Problem =>
Edit the lines of the material below by changing "Linktipps" to "Links" and keeping everything else the same. Leave out the pictures.

Saved data entries
----

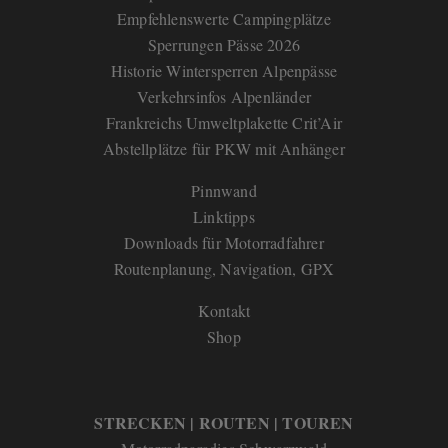
Empfehlenswerte Campingplätze
Sperrungen Pässe 2026
Historie Wintersperren Alpenpässe
Verkehrsinfos Alpenländer
Frankreichs Umweltplakette Crit’Air
Abstellplätze für PKW mit Anhänger
Pinnwand
Linktipps
Downloads für Motorradfahrer
Routenplanung, Navigation, GPX
Kontakt
Shop
STRECKEN | ROUTEN | TOUREN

----

Exercise solution =>
Empfehlenswerte Campingplätze
Sperrungen Pässe 2026
Historie Wintersperren Alpenpässe
Verkehrsinfos Alpenländer
Frankreichs Umweltplakette Crit’Air
Abstellplätze für PKW mit Anhänger
Pinnwand
Links
Downloads für Motorradfahrer
Routenplanung, Navigation, GPX
Kontakt
Shop
STRECKEN | ROUTEN | TOUREN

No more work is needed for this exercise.